Read this and other top stories in this weekly roundup.

Malicious Crypto Miners Remain a Threat in Africa

Cybersecurity and anti-virus provider Kaspersky has detected over 1,500 fraudulent global resources targeting investors interested in crypto mining since the beginning of 2021. The company has prevented over 70,000 user attempts globally from accessing such websites.

The threat of malicious crypto miners is prevalent in Africa.
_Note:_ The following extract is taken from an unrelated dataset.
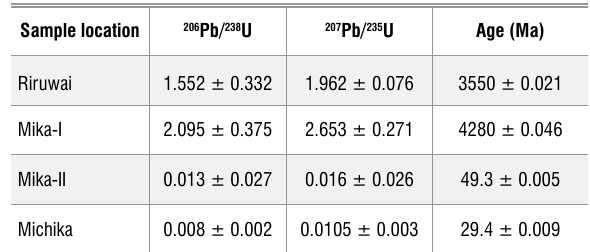
U-Pb isotopic ratio and average age of measured natural uranium samples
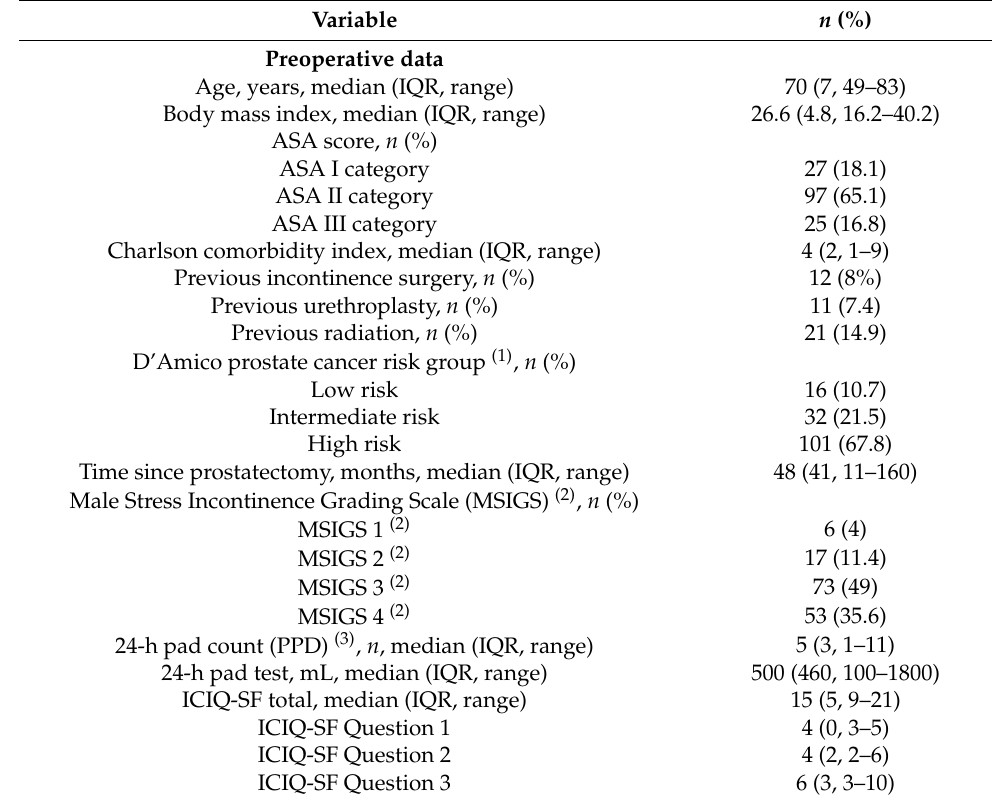
Table 1. Preoperative, operative, and postoperative data of patients included ( n = 141). Variable n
According to Kaspersky, the share of users that malicious crypto miners targeted in South Africa were 0.6 per cent in H1 2021. In Kenya, Nigeria, Ethiopia, and Rwanda, that share was 0.85 per cent, 0.71 per cent, 3.68 per cent, and 3.22 per cent, respectively.
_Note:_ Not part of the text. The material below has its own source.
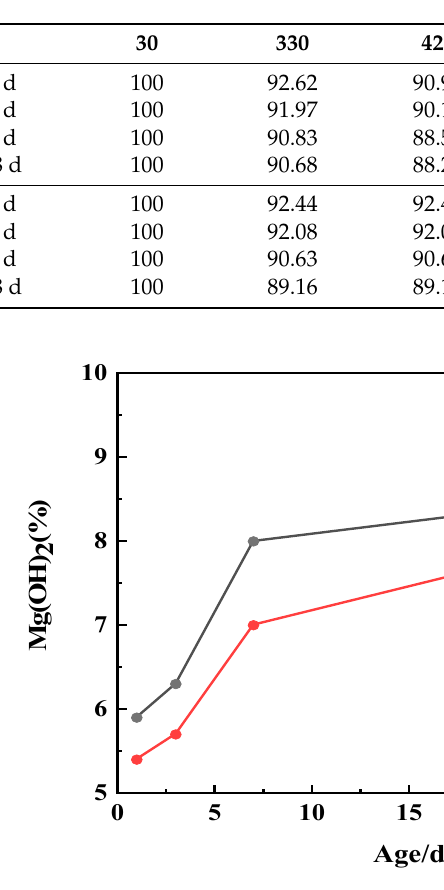
Figure 6. TG diagrams of cement slurry at 1 d, 3 d, 7 d and 28 d. ( a ) The TG curves of the blank group at 4 instars; ( b ) is the TG curve of 4 instars of hydration temperature rise inhibitor containing 1.0%SBT. Table 3. The mass fraction of each sample at different temperatures.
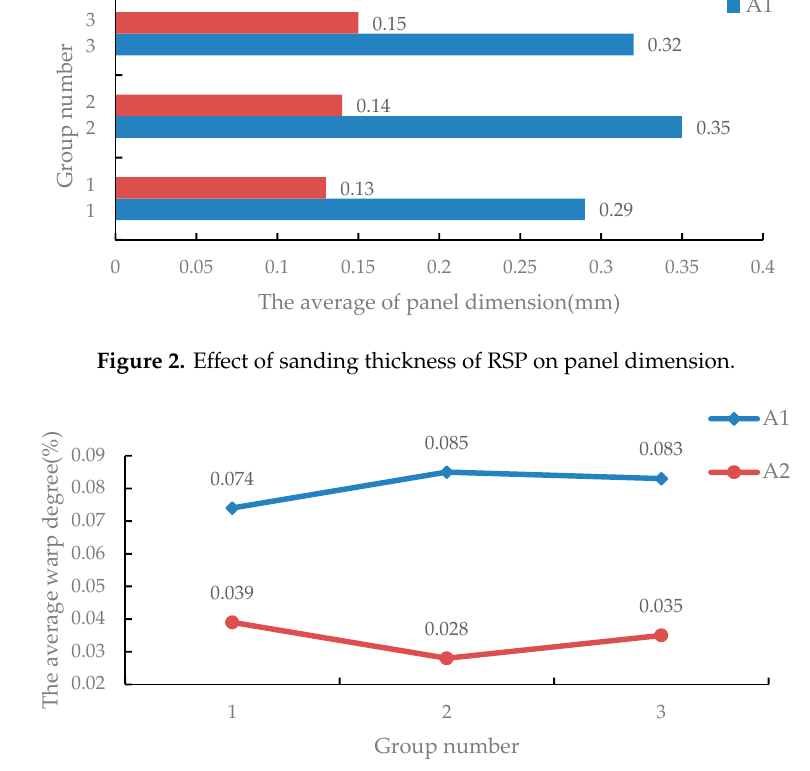
ff ect of sanding thickness of RSP on warp Figure 3. Effect of sanding thickness of RSP on warp degree. Figure 3. E Figure 3. Effect of sanding thickness of RSP on warp degree.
“Although these percentages [appear] low and may not seem significant to users, crypto-miner malware has been identified as one of the top 3 malware families rife in South Africa, Kenya and Nigeria at present. We believe [this] emphasises that as cryptocurrency continues to gain momentum, more users will likely be targeted,” said Bethwel Opil, Enterprise Sales Manager at Kaspersky in Africa.

Kaspersky is asking users to apply caution by refraining from clicking dubious links, using a security solution, and downloading apps from official websites. Moreover, crypto investors should think twice before accepting offers that are too good to be true and before buying products online from unknown companies.
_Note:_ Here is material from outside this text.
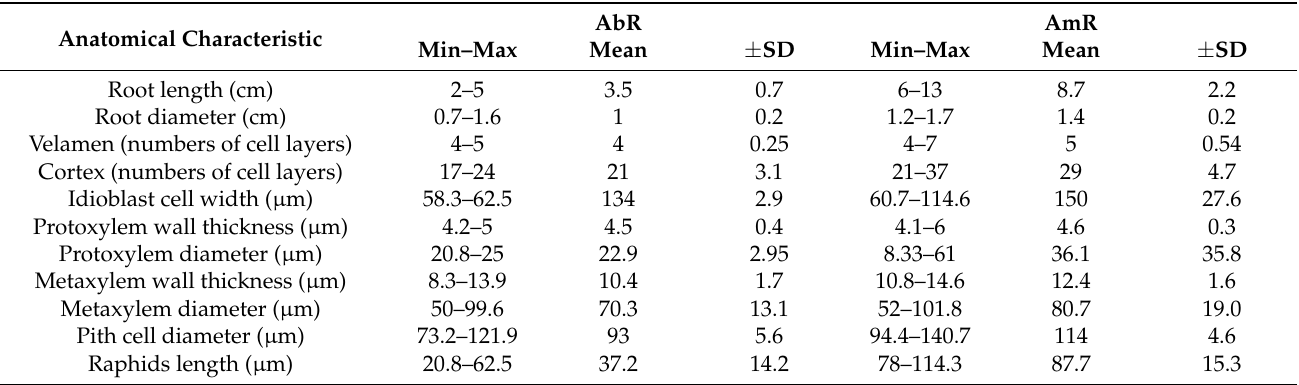
Table 1. Principal morphological and anatomical features of A. bento-rainhae and A. macrocarpus root tubers.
Binance Smart Chain Celebrates the First Anniversary

BinanceThis September, Binance Smart Chain (BSC) is celebrating its first anniversary. Since launching in September 2020, BSC’s ecosystem has attracted over 800 DApps.

The DeFi and NFT infrastructure also offers super speeds, breaking the all-time high of 13.1 million daily transactions, a record that no blockchain has hit before.

BSC held a virtual conference yesterday on September 1, to celebrate its anniversary. During the conference, attendees received an airdrop from a pool of over $100,000 worth of tokens. Also, BSC will hold a DeFi-themed metaverse expo from September 2 to September 7. From September 8 to September 13, BSC will hold an NFT-themed metaverse expo.

You can also check out their giveaways on Twitter. BSC is rolling out these giveaways in partnership with its projects and partners.

CBN Partners with Bitt Inc. to Launch Digital Currency

Central Bank of Nigeria

GodwinPaya, CC BY-SA 4.0, via Wikimedia Commons

The Central Bank of Nigeria (CBN) has partnered with fintech company Bitt Inc. as its technical partner.

Bitt will help CBN to launch the planned digital currency, eNaira. Bitt Inc. took part in the development of DCash, a digital currency for Eastern Caribbean Currency Union.

According to the CBN governor Godwin Emefiele, eNaira will function “as a wallet against which customers can hold existing funds in their bank accounts.”

CBN announced its plans to launch a digital currency after prohibiting financial institutions from facilitating crypto transactions in February.

South Africa’s Reserve Bank Says Cryptocurrencies Are Assets Not Currencies

The governor of the South African Reserve Bank (SARB), Lesetja Kganyago, has stated that cryptocurrencies are assets, not currencies. According to Kganyago, cryptocurrencies only have two of the three currency qualities.

“A cryptocurrency is a store of value. It is a medium of exchange but is not generally accepted,” he said.

Kganyago also said that the bank is looking into crypto regulation to protect consumers. Many South Africans have been victims of the Mirror Trading crypto Ponzi scheme and the alleged Africryt bitcoin scam.